Fields & naming: custom fields get an auto __c suffix and an immutable API name; labels are editable. Use Record Types + Page Layouts (or Dynamic Forms) to show the right fields per process/segment.
Automation — Flow-first (2026). Salesforce has retired Workflow Rules and Process Builder; build new automation in Flow (record-triggered for create/update, scheduled for time-based, screen flows for guided UI). Use Validation Rules for required-field-at-stage enforcement, and Assignment Rules (native Lead Assignment Rules) or a Flow for routing.
Validation rule — block stage advance without required fields (Opportunity, runs on save):
AND(
ISPICKVAL(StageName, "Proposal"),
OR( ISBLANK(Proposal_Sent_Date__c), Amount == 0 )
)
// Error: "Set Proposal Sent Date and Amount before moving to Proposal."
Record-triggered Flow — MQL routing + SLA (on Lead create/update):
Trigger: Lead, A record is created or updated
Entry: Lead_Score__c >= MQL_THRESHOLD AND Status != "Working"
Path A (Enterprise: Annual_Revenue__c high / target account):
- Assign OwnerId = matched named-account AE (else round-robin via assignment Flow)
Path B (SMB): assign via round-robin (skip OOO using a User capacity flag)
Then (all paths):
- Update Status = "Working"; set First_Assigned__c = NOW()
- Create Task "Call within 5 min" (due NOW + 5 min) for OwnerId
- Scheduled path +15 min: IF Status still "Working" with no completed task → reassign + email manager
Forecasting: use Collaborative Forecasts with Forecast Categories (Pipeline / Best Case / Commit / Closed) mapped from stages — align these to the categories in §5.
Privacy/AI: Individual object + Consent Management for consent/erasure; Einstein (Lead/Opportunity scoring, Einstein Activity Capture) and Agentforce agents for AI — keep a manual scoring fallback for explainability. Salesforce has no soft-archive; use a Record_Status__c flag + list views, or Big Objects for reportable cold storage.
Platform recipe: Pipedrive
Objects/terms: Leads (inbox, pre-deal) → Deals moving through Stages within a Pipeline; plus Persons and Organizations. Activities drive the "next step." Pipedrive is activity-centric — its strength is forcing a scheduled next activity on every open deal.
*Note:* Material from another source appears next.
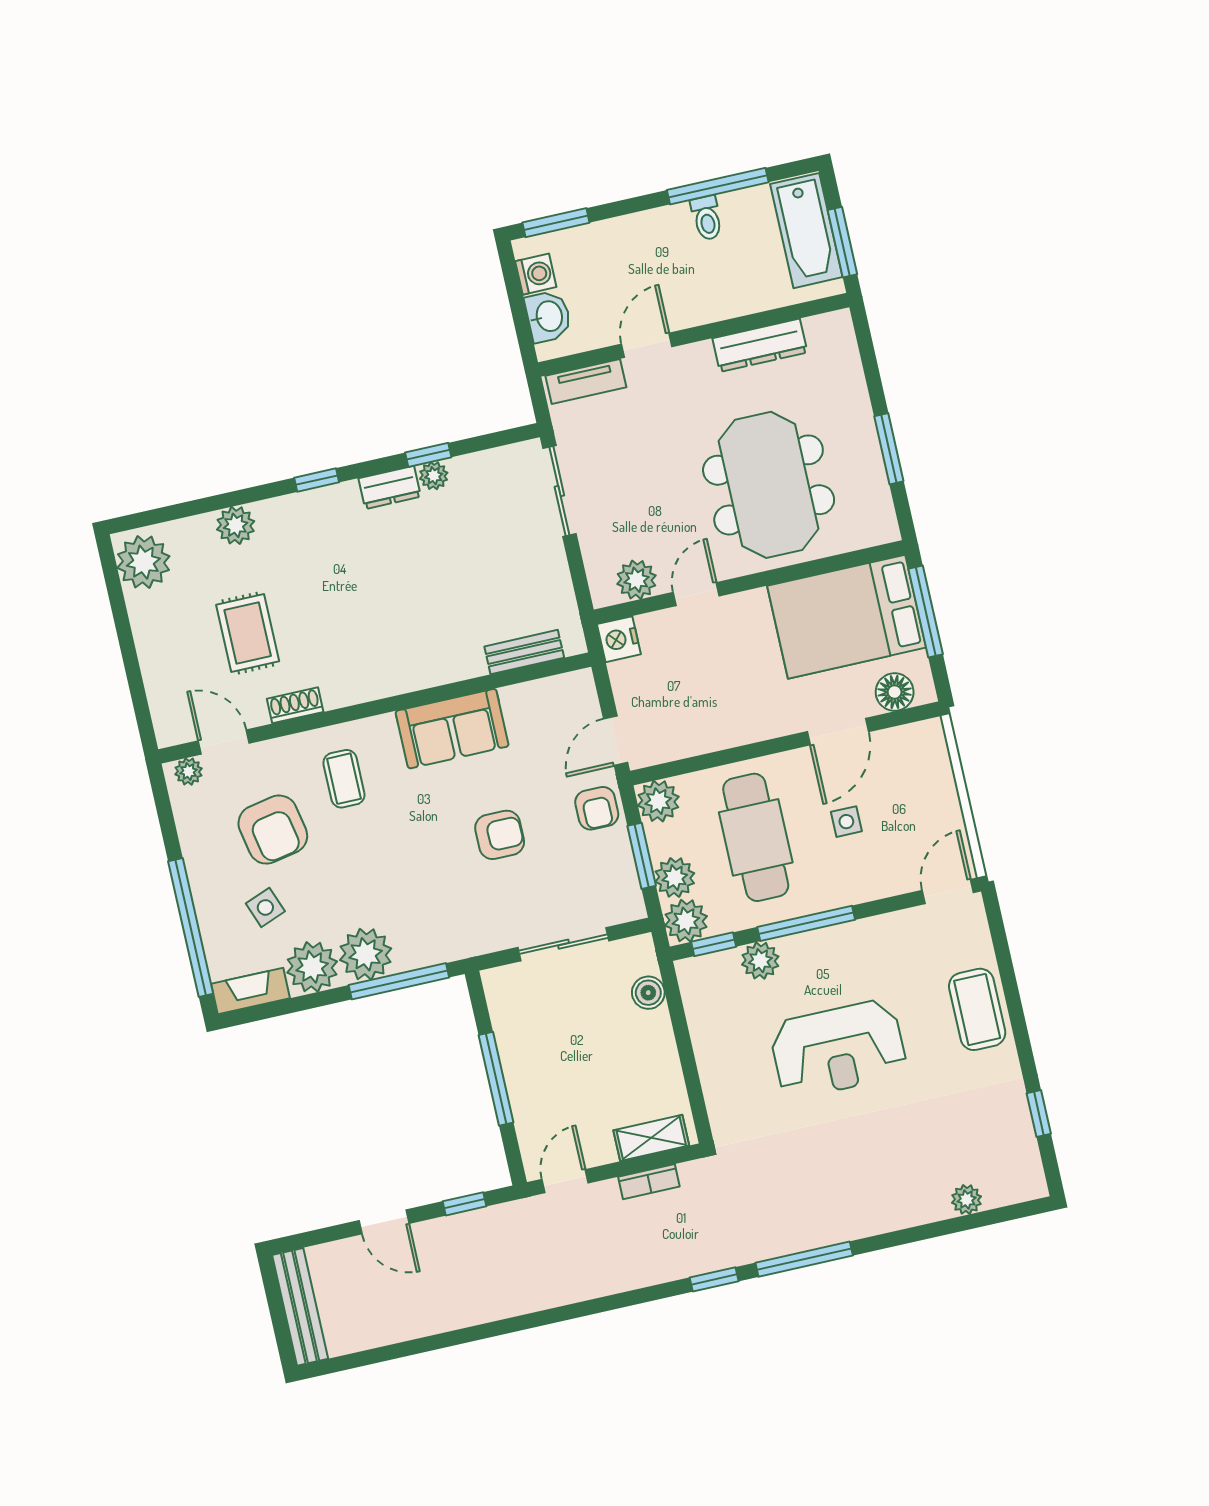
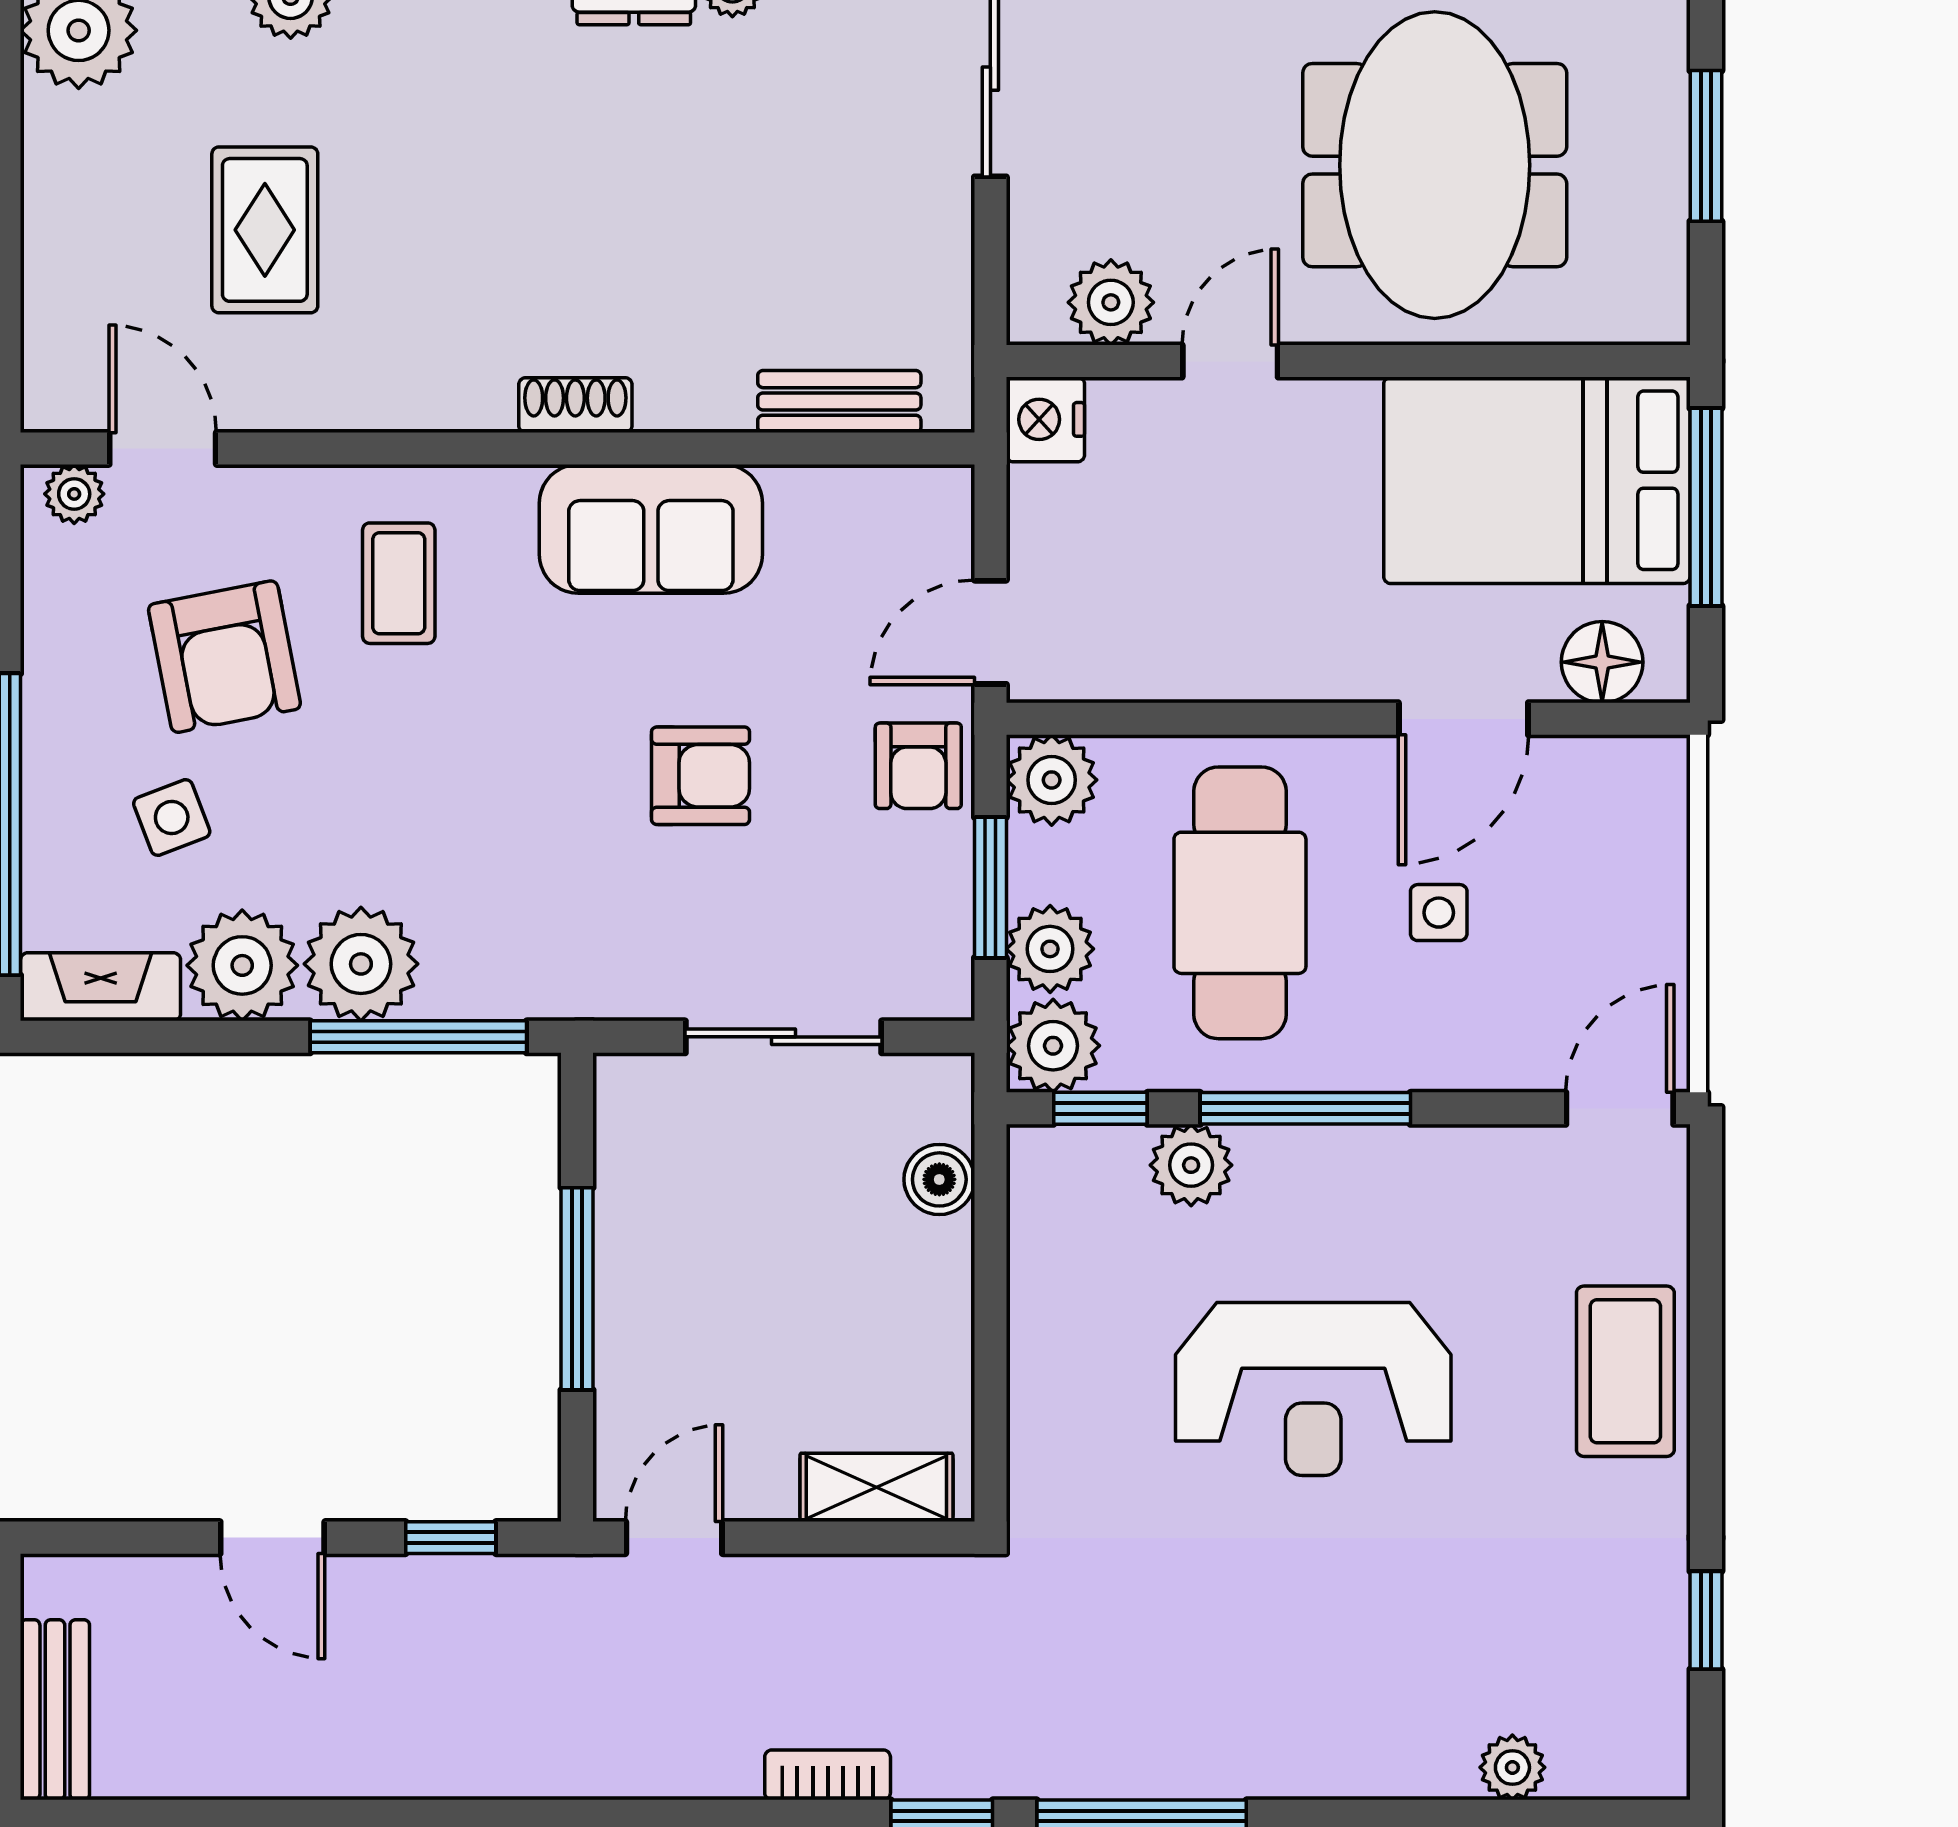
shoe rack: (295, 705) -> (575, 405), moved
bookcase: (649, 1182) -> (828, 1775), moved, turned 180
bench: (300, 1307) -> (55, 1710), width x0.73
Custom fields: add per object; field key is a hash (not human-readable) — reference by API key in integrations. Use required fields per stage (web app: pipeline settings) to enforce data capture on stage change.
Automation recipe — new-lead routing + rotten-deal alert:
Automation 1: "Route inbound deal"
Trigger: Deal created
Condition: Deal value >= ENT_CUTOFF
True → Update owner = Enterprise rep; create Activity "Call" due in 5 min
False → Update owner = next SMB rep (round-robin); create Activity "Call" due in 5 min
Then: send internal notification to the new owner
Automation 2: "Stale next step"
Trigger: Activity marked done OR daily scheduled check
Condition: Deal is open AND has no scheduled future activity
True → Create Activity "Schedule next step" for owner + notify
Set "rotten" deal flags per stage (days until a deal rots) so the pipeline view surfaces aging deals automatically. Use Insights dashboards for the §8 metrics (conversion, duration, win rate).
Forecasting: Pipedrive's Forecast view weights deal value × stage probability and groups by expected close date — set per-stage probabilities to match §2.
Privacy: per-Person consent/marketing-status fields; honor erasure by deleting the Person (UI/API) and adding the email to a suppression list so re-imports don't resurrect it. Archive deals (don't delete) to keep them in reports/exports.
Scope note: This skill covers CRM configuration and operations. For revenue analysis on top of this data — ARR/NRR, funnel/cohort conversion, pipeline coverage ratios, sales-capacity and quota planning, and exec/board dashboards — use the sibling
revenue-operationsskill. Keep the CRM the system of record; do the heavy metric math in the RevOps layer to avoid duplicating (and diverging) definitions.